Expiring contracts are valuable trade chips in the NBA. The bigger they are, the bigger the potential for added salary cap space in the next season. That still doesn’t mean that Zaza Pachulia moving to the Cleveland Cavaliers from the Atlanta Hawks for Kyrie Irving is a good idea.
It’s a good idea for Atlanta, but Cavs fans would be even fierier than the furor that followed “The Decision.”
Pachulia (22.1 MPG) would be a double-double threat if he played the number of minutes that Kyrie does (35.3): He’s on pace to average 9.9 points and 10.4 rebounds if he got that kind of run.
Irving, however, is an All-Star and the future of a franchise. He’s scoring 23.5 points per game and shooting a ridiculous 42.5 percent from deep as the No. 1 option on a rebuilding team.
The 25-29 Los Angeles Lakers have had to deal with a lot of personnel shuffling—between the lines and beside them—this season. Dwight Howard has been the center of attention, with copious amounts of speculation regarding whether he likes playing with his team or in the L.A. market.
Plenty of people wonder about what could have been had Chris Paul taken the court as a Laker, too. The 39-17 Los Angeles Clippers are doing well, though, which is why they wouldn’t consider swapping CP3 and DeAndre Jordan for Dwight and Steve Nash.
While a blockbuster deal that requires exactly none of the involved players to change addresses—aside from their lockers—would be the talk of the NBA universe, the Clippers would be gifting the Lakers with a plethora of talent and returning massive uncertainty.
Paul is an MVP candidate and Jordan is a high-flying finisher. Howard and Nash have been ailing all season, and Nash is 39 years old.
The Lakers may be broken…but the Clippers aren’t going to fix them.
DeMarcus Cousins has unfortunately attracted frequent negative attention with the Sacramento Kings organization. Wouldn’t it be fun to send him cross-country to play ball with his former Kentucky teammate, John Wall?
Too bad the Washington Wizards don’t have many assets to send to Sacramento. According to ESPN’s Chris Broussard, they’re not interested in giving up Wall, Bradley Beal or Nene—at least, not for Josh Smith of the Atlanta Hawks. Perhaps Nene would be on the table to acquire a talent like Cousins, but Sacramento is unlikely to be swayed to move their frontcourt centerpiece by the players on Washington’s roster unless Wall and/or Beal were available.

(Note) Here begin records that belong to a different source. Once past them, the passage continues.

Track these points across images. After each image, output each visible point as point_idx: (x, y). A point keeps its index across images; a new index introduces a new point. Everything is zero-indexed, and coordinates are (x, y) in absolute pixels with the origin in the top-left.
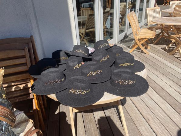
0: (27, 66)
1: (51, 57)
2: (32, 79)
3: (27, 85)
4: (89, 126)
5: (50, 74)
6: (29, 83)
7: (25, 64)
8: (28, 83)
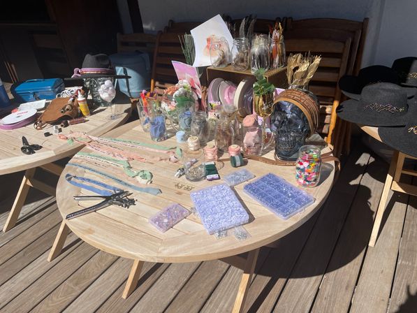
0: (337, 75)
1: (390, 66)
2: (338, 100)
3: (325, 108)
4: (413, 232)
5: (381, 92)
6: (329, 106)
7: (337, 70)
8: (327, 105)
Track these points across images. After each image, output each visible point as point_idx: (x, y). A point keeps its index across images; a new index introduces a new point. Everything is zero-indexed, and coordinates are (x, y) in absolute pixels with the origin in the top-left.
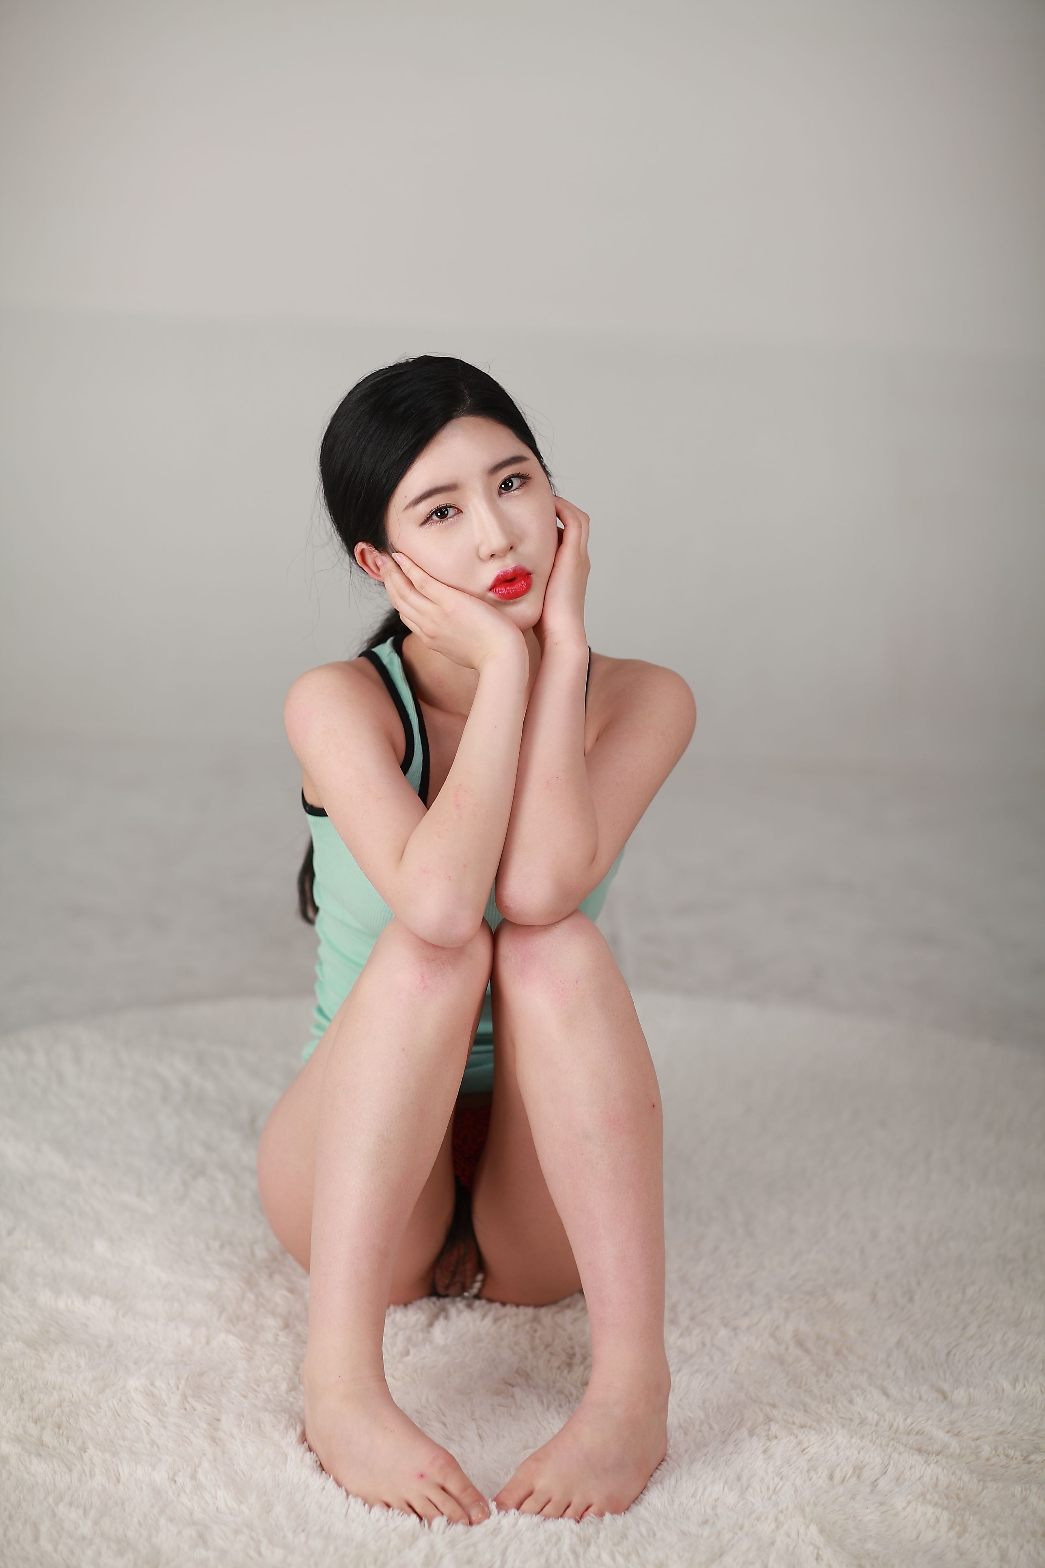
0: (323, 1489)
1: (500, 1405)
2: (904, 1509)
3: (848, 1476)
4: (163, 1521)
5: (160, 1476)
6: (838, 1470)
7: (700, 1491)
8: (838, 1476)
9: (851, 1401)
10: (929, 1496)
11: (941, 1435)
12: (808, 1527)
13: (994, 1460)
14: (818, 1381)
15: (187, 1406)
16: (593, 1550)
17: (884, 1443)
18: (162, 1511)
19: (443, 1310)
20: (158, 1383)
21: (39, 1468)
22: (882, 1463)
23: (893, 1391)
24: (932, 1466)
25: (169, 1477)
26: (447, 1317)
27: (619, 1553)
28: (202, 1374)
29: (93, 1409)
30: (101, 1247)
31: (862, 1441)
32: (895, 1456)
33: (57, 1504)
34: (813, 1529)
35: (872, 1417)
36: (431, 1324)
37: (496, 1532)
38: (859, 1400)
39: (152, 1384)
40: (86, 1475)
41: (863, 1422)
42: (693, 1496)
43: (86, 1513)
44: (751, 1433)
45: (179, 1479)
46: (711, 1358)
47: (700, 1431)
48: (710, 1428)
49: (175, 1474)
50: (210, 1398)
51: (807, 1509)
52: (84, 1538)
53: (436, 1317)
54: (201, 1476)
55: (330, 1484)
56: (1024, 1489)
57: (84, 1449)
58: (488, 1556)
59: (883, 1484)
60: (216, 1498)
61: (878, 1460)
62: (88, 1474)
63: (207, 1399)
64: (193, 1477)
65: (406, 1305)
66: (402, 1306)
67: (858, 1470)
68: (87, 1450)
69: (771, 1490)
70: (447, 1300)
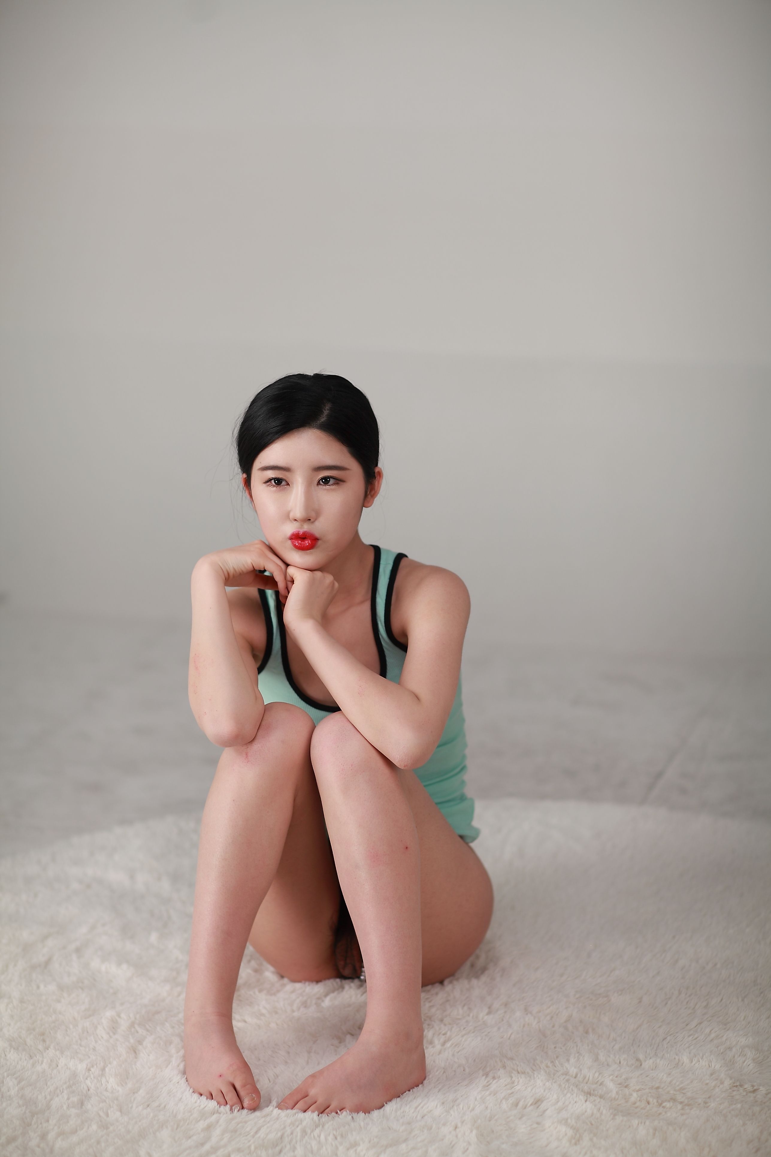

In talks with ATL for Josh Smith, Wizards have said all but 3 players available: J Wall, B Beal & Nene
— Chris Broussard (@Chris_Broussard) February 19, 2013
Still, the numbers match in a deal sending Emeka Okafor and Martell Webster for Cousins, Travis Outlaw and Chuck Hayes. Surprisingly, the projected win difference would only subtract one from Sacramento and add one to the Wizards.
Russell Westbrook and Derrick Rose—when healthy—are the two most electrifying point guards in the game. The numbers work out on a simple swap between the Oklahoma City Thunder and Chicago Bulls to exchange Westbrook for Rose; each is even locked up for the next five years.
But Chicago won’t trade away its native son, not when he’s 24 years old and has worked so diligently to rehab from an ACL injury. Westbrook would be a nice immediate return while Rose is out—which is why the title-ready Thunder won’t move him—but Rose is a former MVP, who was last seen messing around and almost getting a triple double before tearing his ACL last April.
He had 23 points, nine rebounds and nine assists in 37 minutes against the Philadelphia 76ers.